*What the exercise asks:*
Only the lines below starting at the one that contains "left hip: (19, 211)" and ending at the one that contains "right hip: (346, 217)" are to be reproduced, exactly and with both ends kept.

Pixel coordinate listings
+++
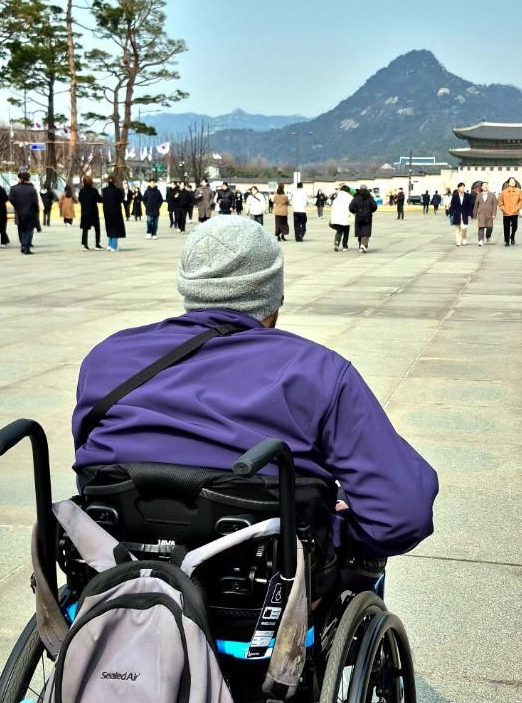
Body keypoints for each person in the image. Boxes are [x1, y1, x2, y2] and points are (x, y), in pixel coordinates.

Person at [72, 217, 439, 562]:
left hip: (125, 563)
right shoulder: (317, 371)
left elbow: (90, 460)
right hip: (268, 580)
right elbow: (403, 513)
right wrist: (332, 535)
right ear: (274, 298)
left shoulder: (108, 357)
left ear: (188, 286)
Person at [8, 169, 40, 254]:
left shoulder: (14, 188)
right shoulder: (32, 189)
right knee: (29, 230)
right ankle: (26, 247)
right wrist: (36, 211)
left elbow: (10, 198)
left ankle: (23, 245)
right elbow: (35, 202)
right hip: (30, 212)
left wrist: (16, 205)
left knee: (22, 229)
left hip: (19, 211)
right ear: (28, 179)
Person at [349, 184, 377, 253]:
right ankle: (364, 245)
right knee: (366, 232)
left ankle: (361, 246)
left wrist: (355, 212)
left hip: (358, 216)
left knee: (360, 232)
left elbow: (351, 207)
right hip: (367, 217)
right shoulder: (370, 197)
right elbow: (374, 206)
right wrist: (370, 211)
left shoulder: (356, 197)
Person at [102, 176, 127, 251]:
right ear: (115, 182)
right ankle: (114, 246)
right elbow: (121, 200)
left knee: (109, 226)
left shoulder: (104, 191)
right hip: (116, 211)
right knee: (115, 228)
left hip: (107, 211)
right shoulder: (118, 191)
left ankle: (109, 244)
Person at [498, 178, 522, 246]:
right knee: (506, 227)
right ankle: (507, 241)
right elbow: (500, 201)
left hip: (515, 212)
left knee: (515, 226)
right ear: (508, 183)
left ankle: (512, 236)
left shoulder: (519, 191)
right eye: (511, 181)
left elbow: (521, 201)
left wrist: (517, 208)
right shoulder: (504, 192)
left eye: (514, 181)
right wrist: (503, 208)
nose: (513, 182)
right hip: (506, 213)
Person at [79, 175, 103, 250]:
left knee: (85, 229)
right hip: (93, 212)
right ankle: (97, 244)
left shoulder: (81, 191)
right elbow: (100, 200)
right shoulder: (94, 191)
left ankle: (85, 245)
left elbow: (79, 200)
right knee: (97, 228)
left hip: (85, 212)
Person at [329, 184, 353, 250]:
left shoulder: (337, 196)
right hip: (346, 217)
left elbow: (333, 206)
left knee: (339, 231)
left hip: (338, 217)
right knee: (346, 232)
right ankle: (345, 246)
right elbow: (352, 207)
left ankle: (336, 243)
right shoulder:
+++
*Result below:*
left hip: (19, 211)
right ear: (28, 179)
Person at [349, 184, 377, 253]:
right ankle: (364, 245)
right knee: (366, 232)
left ankle: (361, 246)
left wrist: (355, 212)
left hip: (358, 216)
left knee: (360, 232)
left elbow: (351, 207)
right hip: (367, 217)
right shoulder: (370, 197)
right elbow: (374, 206)
right wrist: (370, 211)
left shoulder: (356, 197)
Person at [102, 176, 127, 251]:
right ear: (115, 182)
right ankle: (114, 246)
right elbow: (121, 200)
left knee: (109, 226)
left shoulder: (104, 191)
right hip: (116, 211)
right knee: (115, 228)
left hip: (107, 211)
right shoulder: (118, 191)
left ankle: (109, 244)
Person at [498, 178, 522, 246]:
right knee: (506, 227)
right ankle: (507, 241)
right elbow: (500, 201)
left hip: (515, 212)
left knee: (515, 226)
right ear: (508, 183)
left ankle: (512, 236)
left shoulder: (519, 191)
right eye: (511, 181)
left elbow: (521, 201)
left wrist: (517, 208)
right shoulder: (504, 192)
left eye: (514, 181)
right wrist: (503, 208)
nose: (513, 182)
right hip: (506, 213)
Person at [79, 175, 103, 250]:
left knee: (85, 229)
right hip: (93, 212)
right ankle: (97, 244)
left shoulder: (81, 191)
right elbow: (100, 200)
right shoulder: (94, 191)
left ankle: (85, 245)
left elbow: (79, 200)
right knee: (97, 228)
left hip: (85, 212)
Person at [329, 184, 353, 250]:
left shoulder: (337, 196)
right hip: (346, 217)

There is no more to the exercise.